When talking about tantrums, your child is certainly not the only one to ever have them because they’re extremely common and a normal part of a kid’s development. Tantrums are even considered a positive sign of independence because they signal that your child is starting to assert his or her individuality. But while this sounds all well and good for your child’s development—not so much when you’re out with your kid who’s having a full-blown tantrum in your local supermarket.
Pinpoint Common Tantrum Triggers
For example, if a trip to the supermarket in the afternoon usually triggers a tantrum, go in the morning or before lunch when your child is not in a mood.
Put Yourself in Your Child’s Shoes
A request that would no doubt seem perplexing to you would make perfect sense to your child.
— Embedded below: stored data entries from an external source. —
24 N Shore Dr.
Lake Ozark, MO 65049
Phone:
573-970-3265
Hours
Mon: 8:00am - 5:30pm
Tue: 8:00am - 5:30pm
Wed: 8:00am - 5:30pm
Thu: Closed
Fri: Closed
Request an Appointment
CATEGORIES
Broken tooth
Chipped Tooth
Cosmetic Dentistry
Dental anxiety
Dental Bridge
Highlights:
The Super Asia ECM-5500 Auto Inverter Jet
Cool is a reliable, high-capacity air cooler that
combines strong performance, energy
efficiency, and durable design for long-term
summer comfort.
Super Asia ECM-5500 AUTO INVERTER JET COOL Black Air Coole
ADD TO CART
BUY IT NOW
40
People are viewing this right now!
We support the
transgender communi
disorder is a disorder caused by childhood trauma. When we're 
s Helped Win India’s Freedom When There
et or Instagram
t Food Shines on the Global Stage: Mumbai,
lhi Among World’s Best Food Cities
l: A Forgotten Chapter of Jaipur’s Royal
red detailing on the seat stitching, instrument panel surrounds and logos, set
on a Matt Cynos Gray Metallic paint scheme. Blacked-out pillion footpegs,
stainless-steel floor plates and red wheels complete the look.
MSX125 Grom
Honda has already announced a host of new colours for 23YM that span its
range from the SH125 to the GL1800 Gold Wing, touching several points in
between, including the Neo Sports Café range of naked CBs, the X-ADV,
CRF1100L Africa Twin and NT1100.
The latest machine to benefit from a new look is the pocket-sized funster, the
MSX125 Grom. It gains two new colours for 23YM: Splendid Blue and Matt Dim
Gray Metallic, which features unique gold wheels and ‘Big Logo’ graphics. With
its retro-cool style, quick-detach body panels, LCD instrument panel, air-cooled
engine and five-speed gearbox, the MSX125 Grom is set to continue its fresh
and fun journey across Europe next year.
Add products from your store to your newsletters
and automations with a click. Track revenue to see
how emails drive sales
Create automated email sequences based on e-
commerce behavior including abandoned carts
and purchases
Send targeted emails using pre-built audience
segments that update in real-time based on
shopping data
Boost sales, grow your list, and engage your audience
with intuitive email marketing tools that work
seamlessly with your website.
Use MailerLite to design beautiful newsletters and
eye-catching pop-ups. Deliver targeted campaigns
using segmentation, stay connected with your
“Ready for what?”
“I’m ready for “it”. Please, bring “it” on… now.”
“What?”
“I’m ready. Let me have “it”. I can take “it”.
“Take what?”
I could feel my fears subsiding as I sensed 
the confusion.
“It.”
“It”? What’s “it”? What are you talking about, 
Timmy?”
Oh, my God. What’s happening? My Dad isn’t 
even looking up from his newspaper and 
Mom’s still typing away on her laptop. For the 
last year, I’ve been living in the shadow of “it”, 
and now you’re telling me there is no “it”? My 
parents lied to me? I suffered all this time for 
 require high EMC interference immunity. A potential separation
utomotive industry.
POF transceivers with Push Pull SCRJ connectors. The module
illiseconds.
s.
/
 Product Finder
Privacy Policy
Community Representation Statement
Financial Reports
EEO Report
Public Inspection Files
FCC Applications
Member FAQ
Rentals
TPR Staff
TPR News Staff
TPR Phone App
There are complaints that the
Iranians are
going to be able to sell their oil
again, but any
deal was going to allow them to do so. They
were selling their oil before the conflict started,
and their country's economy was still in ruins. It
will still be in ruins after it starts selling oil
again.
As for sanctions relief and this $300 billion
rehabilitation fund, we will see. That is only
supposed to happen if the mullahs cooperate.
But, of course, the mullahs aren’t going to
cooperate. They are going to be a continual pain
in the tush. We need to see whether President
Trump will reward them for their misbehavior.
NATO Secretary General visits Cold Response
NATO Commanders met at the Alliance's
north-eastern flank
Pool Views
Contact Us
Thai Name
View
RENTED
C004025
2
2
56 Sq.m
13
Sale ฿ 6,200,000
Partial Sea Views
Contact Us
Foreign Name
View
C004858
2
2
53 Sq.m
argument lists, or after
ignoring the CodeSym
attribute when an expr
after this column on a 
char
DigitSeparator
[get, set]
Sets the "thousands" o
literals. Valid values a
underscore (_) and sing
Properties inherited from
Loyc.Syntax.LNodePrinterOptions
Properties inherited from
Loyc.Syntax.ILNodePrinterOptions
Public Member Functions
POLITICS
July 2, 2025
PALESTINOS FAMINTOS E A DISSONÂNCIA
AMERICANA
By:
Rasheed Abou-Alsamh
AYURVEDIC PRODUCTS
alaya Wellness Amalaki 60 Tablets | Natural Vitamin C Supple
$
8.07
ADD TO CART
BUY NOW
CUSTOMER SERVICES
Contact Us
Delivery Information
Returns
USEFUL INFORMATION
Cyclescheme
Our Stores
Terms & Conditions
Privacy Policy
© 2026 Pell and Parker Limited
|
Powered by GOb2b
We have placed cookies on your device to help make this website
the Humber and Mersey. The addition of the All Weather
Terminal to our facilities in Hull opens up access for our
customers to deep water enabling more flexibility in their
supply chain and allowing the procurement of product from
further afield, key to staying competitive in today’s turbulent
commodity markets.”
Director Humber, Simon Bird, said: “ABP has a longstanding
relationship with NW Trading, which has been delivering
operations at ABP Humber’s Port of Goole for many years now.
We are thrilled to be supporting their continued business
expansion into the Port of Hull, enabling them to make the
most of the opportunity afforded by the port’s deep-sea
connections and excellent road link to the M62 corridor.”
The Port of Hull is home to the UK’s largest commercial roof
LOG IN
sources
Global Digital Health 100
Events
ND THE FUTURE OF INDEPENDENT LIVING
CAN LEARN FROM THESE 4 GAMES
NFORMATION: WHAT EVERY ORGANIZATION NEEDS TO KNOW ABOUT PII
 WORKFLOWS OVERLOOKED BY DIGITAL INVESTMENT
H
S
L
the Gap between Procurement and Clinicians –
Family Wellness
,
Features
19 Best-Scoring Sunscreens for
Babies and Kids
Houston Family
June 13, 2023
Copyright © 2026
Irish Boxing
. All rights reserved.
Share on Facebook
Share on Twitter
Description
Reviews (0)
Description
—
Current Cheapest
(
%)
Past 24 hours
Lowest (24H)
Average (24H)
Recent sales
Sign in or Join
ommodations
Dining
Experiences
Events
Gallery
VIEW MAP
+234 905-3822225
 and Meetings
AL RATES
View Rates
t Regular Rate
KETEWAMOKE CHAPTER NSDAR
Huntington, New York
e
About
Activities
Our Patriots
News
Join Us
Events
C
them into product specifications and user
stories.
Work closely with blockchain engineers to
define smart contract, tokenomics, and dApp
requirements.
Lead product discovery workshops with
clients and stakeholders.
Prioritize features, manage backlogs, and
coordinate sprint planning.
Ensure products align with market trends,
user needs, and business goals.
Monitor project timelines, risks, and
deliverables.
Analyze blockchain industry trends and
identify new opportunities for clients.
When this happens, try to really understand what your kid wants so you could present him or her more acceptable choices that would work for both of you, suggests an educator from a child care centre in Granville.
Learn the Art of Distraction
This is especially useful when you’re out in a public place since toddlers have especially short attention spans. Once you feel a tantrum brewing, point out an animal, vehicle, or something interesting nearby and do so in a very excited voice. It also helps to be prepared when you go out with your child, so stuff a book, toy, or snack in your bag before heading out.
Pick Your Battles Wisely
For example, if your child loves to wear eccentric or mismatched outfits, would it really matter to you if he or she goes out in weird-looking clothing? In instances where your kid has to wear something specific, use positive language when making your request. Instead of ‘don’t wear…’ say ‘what if we do this or…’ to encourage your child to cooperate and make him or her feel some control over the situation.
Keep in mind that what might work for you and your child might not necessarily for another parent. And in instances where you feel completely out of touch and feel that you can’t deal, take a breather instead of lashing out at your child. Yes, preventing tantrums is hard, but it’s generally about understanding your child and his or her triggers.